I don’t have a cause. I also don’t have clue, really, when it comes to other causes.
I know that most people, who champion a cause, do so, because of something or some event, has affected them.
I feel very blessed and fortunate to not have had too many serious illnesses or other ailments directly affect my life. Sure, cancer has caused me some hardships on a personal level. In the past year or so I have lost a very dear friend, my father-in-law, and my father to various cancers. I have a family member or two that are undergoing treatment of other forms of cancer. And I have another very close friend who is fighting even another type of cancer.
I have a few nieces who are afflicted with rare ailments that require special medical treatment that only comes from seeing special specialists that specialize in their particular disorders.
But again I still don’t have a cause nor do I have a clue. Ignorance is bliss. I am lucky to not have a cause. I never take this luck for granted.
But sometimes I don’t realize what other people have to deal with. And sometimes I don’t realize what other people do that may seem small but really are big.
Two things happened this past week, which totally made me realize how clueless I am.
My first ignorant realization happened at the super market. I was putting groceries in my car and I looked at the back of the car next to me. I saw that it had one of those magnetic awareness ribbons on the bumper. It was not yellow. It was not pink. It was multi-colored and looked like puzzle pieces. I have seen this ribbon so many times while in my car but never up close. I did a double take as I read it. AUTISM Awareness.
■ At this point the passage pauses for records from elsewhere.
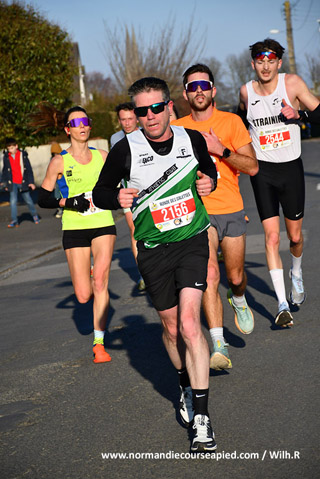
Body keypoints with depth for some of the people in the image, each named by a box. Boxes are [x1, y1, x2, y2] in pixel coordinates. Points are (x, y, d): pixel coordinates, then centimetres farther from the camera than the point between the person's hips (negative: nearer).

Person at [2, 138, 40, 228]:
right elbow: (5, 171, 12)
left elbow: (29, 169, 0)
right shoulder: (6, 157, 1)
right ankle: (14, 221, -7)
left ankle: (34, 215, 32)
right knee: (13, 201, -11)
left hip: (23, 183, -1)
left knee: (28, 200, 9)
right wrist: (5, 183, 13)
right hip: (13, 183, 1)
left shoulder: (23, 155, -4)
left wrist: (31, 182, -2)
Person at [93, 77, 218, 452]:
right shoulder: (126, 149, -10)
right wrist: (117, 198, -21)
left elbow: (208, 167, 19)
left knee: (189, 322, -17)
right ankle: (186, 387, 41)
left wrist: (209, 181, -4)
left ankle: (201, 419, -14)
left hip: (193, 241, -1)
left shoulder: (192, 140, -3)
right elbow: (100, 191, 1)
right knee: (171, 327, 11)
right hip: (153, 249, 1)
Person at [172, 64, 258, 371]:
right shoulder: (177, 128, 5)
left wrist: (221, 150, -17)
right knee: (209, 274, -17)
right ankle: (219, 345, -18)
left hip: (232, 210, 1)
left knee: (235, 275, 11)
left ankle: (239, 299, 49)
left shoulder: (231, 122, 0)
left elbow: (252, 167, -5)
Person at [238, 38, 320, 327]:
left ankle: (296, 273, 45)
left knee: (295, 236, 11)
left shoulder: (292, 83, -8)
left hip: (291, 167, 0)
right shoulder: (246, 92, -1)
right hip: (262, 170, 0)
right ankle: (282, 304, -8)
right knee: (272, 237, -10)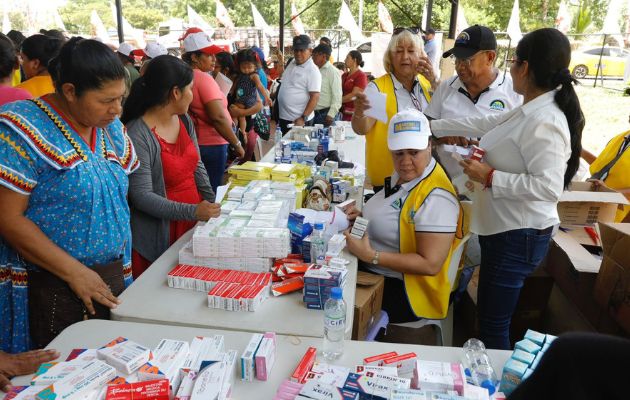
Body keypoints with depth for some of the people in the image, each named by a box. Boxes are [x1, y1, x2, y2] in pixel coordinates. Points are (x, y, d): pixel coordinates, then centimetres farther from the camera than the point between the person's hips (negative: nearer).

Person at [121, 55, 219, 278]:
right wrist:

I swear (and I am not really proud to admit this) I always thought that those ribbons were a “mock” ribbon and they read AUSTIN awareness. The little puzzle pieces from 20 feet back, through a dirty windshield, kind of look like flowers. Any time I ever saw one I would say in my best Mike Myers impression, “Yeah Baby!”
Ya see? I am an idiot. Ignorant to other causes.
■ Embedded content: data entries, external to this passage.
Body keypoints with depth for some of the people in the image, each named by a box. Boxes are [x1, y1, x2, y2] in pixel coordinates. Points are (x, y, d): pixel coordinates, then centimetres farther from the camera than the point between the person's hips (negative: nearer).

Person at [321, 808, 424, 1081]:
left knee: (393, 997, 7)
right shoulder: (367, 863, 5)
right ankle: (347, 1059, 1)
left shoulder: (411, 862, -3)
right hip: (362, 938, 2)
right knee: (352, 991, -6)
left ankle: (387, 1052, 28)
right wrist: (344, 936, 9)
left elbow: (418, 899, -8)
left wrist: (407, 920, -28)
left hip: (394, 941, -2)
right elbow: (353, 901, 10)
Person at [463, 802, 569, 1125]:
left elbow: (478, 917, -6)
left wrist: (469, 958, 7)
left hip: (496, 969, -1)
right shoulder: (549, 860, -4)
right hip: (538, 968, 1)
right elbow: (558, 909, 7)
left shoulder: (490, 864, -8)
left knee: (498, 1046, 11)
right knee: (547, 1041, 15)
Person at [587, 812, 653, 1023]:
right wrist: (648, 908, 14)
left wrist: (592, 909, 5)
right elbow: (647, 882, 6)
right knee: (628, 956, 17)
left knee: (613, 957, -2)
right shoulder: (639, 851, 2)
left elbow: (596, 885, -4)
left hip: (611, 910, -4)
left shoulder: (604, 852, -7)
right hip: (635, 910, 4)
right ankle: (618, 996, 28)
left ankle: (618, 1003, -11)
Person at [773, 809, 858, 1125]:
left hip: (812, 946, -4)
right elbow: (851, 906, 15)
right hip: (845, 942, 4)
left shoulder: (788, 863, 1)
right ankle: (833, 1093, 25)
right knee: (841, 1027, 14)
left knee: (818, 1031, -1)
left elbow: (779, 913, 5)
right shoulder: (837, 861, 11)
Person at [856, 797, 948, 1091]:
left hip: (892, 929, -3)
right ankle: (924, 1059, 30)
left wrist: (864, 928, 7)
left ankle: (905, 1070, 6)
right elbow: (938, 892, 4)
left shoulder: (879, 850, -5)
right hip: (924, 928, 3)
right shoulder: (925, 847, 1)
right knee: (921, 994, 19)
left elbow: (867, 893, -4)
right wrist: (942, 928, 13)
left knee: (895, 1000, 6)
This past weekend, my friend Tara spent most of her Saturday, with her daughter, selling Girl Scout cookies. Trying to be a good friend, I went to her location and bought some cookies to support her and her troop. I figured I could spare a couple of bucks, get some cookies and help the local scouts. It would be my good deed. Tara was very grateful and thanked me like I was doing her a favor which, in a way, I felt that I was.
Later that night as I was enjoying my purchase of the cookies I had a second realization. As insignificant as Girl Scout cookies may seem in comparison to cancer or Autism, I was totally impressed that my friend Tara gives of herself in this way. I know that she is involved because her daughter is involved. But not only is Tara committing herself to her child but she is also committing herself to other people’s children at the same time. I don’t think that many of the people that were buying the cookies that day, realize that the women volunteering with their daughters were volunteering and contributing to many other children. I was not doing them a favor by buying cookies. They were doing my community a favor by volunteering. They should be thanked.
I am not sure of the direction I was going with this post. Mostly I think that, maybe I need to “clean my windshield” more often become more aware of the people around me.